O que é uma internação? Uma sucessão de protocolares batidinhas na porta seguidas de picadas, eu diria. Uma agulhada para o soro, outra para o dreno e mais uma para a medicação na veia; ao longo do dia, picadinhas para medir a glicose. A trombose é evitada com uma espetada na barriga. Se o “acesso” é perdido — o que acontece muito —, lá vem mais um furo para abrir outra estrada venosa. E segue o baile hospitalar das ferroadas, no compasso do (des)tempero da comida hipossódica, que também é uma picada — esta, no paladar de um bom garfo.
ENTRE A ETERNIDADE E A POLPA DE ACEROLA — Grogue da anestesia geral, fui transportado da mesa gelada do centro cirúrgico direto para a UTI. Aos poucos, fui despertando naquele cenário estranho, envolto por conversas um tanto inusitadas. A jovem equipe de enfermagem estava agitada por causa de um sorteio: a afortunada profissional cujo nome estivesse no papelzinho seria agraciada com um saudável kit de polpas de frutas. What?
Abri bem os olhos, chequei o soro, espiei meu joelho avariado, arrisquei um auto-beliscão forte.
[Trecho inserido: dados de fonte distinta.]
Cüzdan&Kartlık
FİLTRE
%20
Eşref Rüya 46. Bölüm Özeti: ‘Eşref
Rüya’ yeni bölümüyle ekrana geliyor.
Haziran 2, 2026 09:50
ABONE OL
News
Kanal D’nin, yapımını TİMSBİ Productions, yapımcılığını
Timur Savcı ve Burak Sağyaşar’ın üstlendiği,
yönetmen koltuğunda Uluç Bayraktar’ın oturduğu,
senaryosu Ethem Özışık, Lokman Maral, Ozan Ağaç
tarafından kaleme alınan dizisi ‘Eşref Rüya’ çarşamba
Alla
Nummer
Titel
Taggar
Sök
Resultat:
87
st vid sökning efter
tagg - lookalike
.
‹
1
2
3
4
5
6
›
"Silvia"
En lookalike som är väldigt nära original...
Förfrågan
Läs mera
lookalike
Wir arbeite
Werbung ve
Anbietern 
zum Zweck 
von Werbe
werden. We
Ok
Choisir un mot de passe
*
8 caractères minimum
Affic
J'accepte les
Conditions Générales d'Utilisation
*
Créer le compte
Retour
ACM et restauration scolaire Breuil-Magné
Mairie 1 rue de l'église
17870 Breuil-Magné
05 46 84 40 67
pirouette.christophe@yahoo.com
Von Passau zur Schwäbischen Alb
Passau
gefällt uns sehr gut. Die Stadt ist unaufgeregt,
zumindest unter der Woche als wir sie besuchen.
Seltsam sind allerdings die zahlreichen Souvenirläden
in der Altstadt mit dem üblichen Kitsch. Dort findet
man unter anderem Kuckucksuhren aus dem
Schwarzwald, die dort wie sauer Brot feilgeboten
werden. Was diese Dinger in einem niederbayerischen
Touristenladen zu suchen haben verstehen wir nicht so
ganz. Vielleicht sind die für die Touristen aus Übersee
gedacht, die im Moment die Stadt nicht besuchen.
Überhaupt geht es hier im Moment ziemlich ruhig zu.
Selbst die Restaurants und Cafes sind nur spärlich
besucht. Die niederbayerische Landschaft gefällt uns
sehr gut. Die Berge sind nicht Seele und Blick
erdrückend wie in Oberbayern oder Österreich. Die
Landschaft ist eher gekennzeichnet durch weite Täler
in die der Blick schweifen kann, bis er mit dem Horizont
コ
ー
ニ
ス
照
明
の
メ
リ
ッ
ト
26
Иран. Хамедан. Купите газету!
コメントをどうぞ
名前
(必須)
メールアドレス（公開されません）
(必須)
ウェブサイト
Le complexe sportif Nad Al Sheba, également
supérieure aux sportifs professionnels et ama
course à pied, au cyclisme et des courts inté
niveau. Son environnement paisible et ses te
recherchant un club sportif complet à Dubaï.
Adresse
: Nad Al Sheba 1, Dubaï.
A dúvida ainda pairava: minha entrada na eternidade seria mesmo marcada pelo anúncio de uma prosaica loteria frutada?
Fiquei feliz! Primeiro, por constatar que sigo respirando nestas plagas; depois, por perceber que, naquela área hospitalar restrita, havia uma atmosfera leve, povoada por gente trabalhando com alegria — ainda que, ali, pacientes mais críticos recebessem cuidados intensivos.
Até nos ambientes mais delicados, onde a saúde humana flerta com fragilidades e perigosos limiares, a vida pode ser doce, colorida e com aroma de morango.
CUIDADO — Quatro da madrugada. A batidinha na porta anuncia a primeira agulhada do dia. A enfermeira canta a droga que me protegerá de algum mal estomacal: Digesan.
Minutos após a picada, veio a pior sensação que já senti. Difícil descrever. Boca seca, inquietude, pânico, desespero. Uma ansiedade gigante, nunca antes vivenciada. Escovei os dentes umas dez vezes e caminhei algumas centenas de metros dentro do quarto. Pensei, de verdade, ser sintoma de abstinência de Coca-Cola. Cogitei ser um surto psicótico decorrente desta longa internação que me priva de pequenos prazeres cotidianos.
O desconforto foi tal que planejei uma fuga. Sem tirar o pijama, sairia em disparada do hospital, avisando Josi pra me resgatar em algum ponto da Durval Nicolau.
Há vários relatos de efeitos indesejáveis do Digesan. Um convalescente da Santa Casa de Ituiutaba jurou ter visto o Odair José entrar no quarto de jaleco, estetoscópio no pescoço, cantarolando em voz mansa “Pare de tomar a pílula…”, com olhar clínico e tom de recomendação. Diante desse testemunho, não achei que minha aflição foi a pior.